[[ Material supplied open ]]
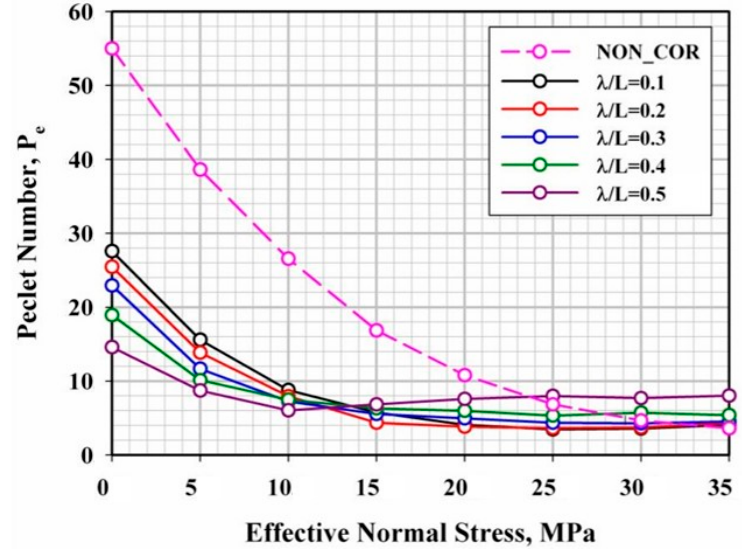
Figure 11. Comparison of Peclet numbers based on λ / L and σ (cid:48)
[[ Material supplied closed ]]
[[ Material supplied open ]]
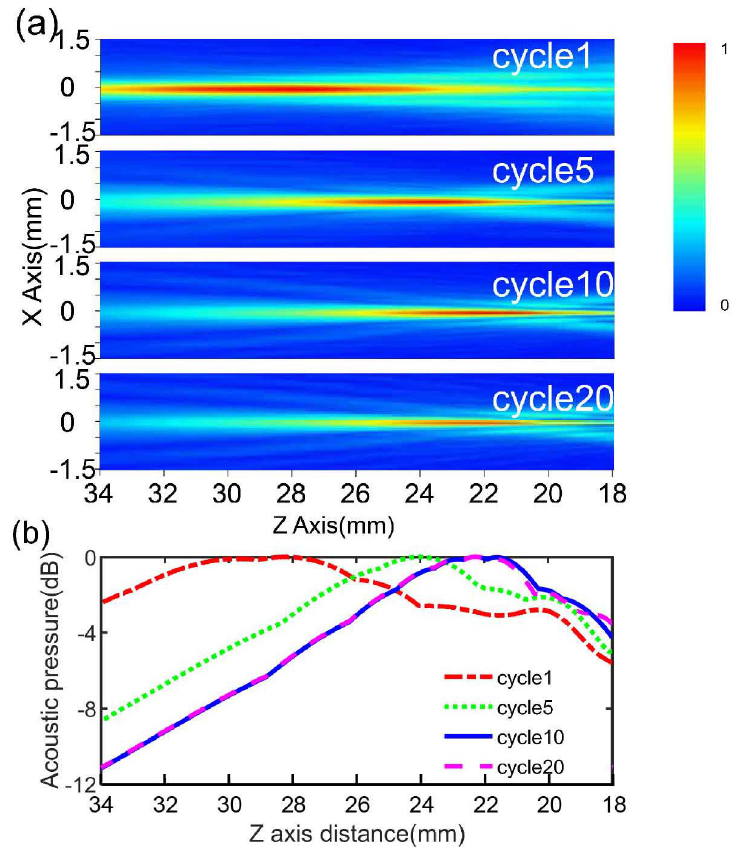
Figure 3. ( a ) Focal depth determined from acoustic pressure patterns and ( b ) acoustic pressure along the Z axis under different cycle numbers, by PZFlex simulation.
[[ Material supplied closed ]]
[[ Material supplied open ]]
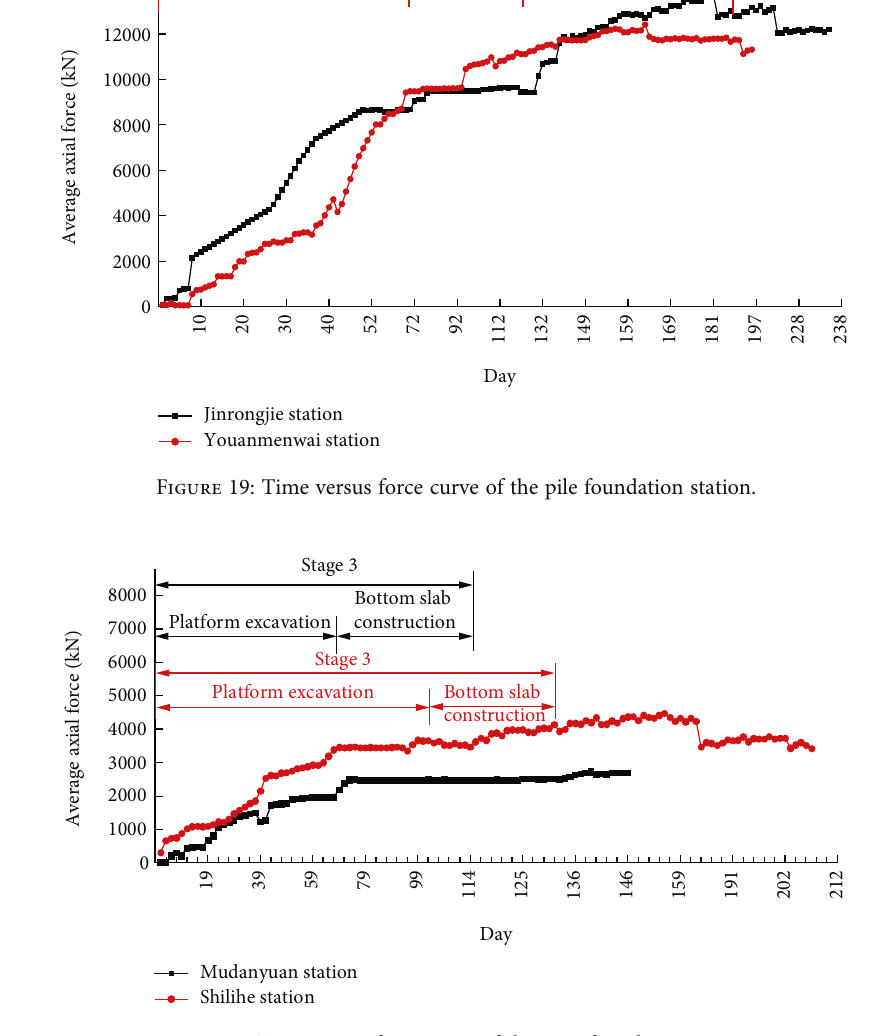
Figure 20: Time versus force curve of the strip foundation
[[ Material supplied closed ]]
Problem details:
Please copy out every line of the preceding listing that carries "numbers".

Expected answer:
Figure 11. Comparison of Peclet numbers based on λ / L and σ (cid:48)
Figure 3. ( a ) Focal depth determined from acoustic pressure patterns and ( b ) acoustic pressure along the Z axis under different cycle numbers, by PZFlex simulation.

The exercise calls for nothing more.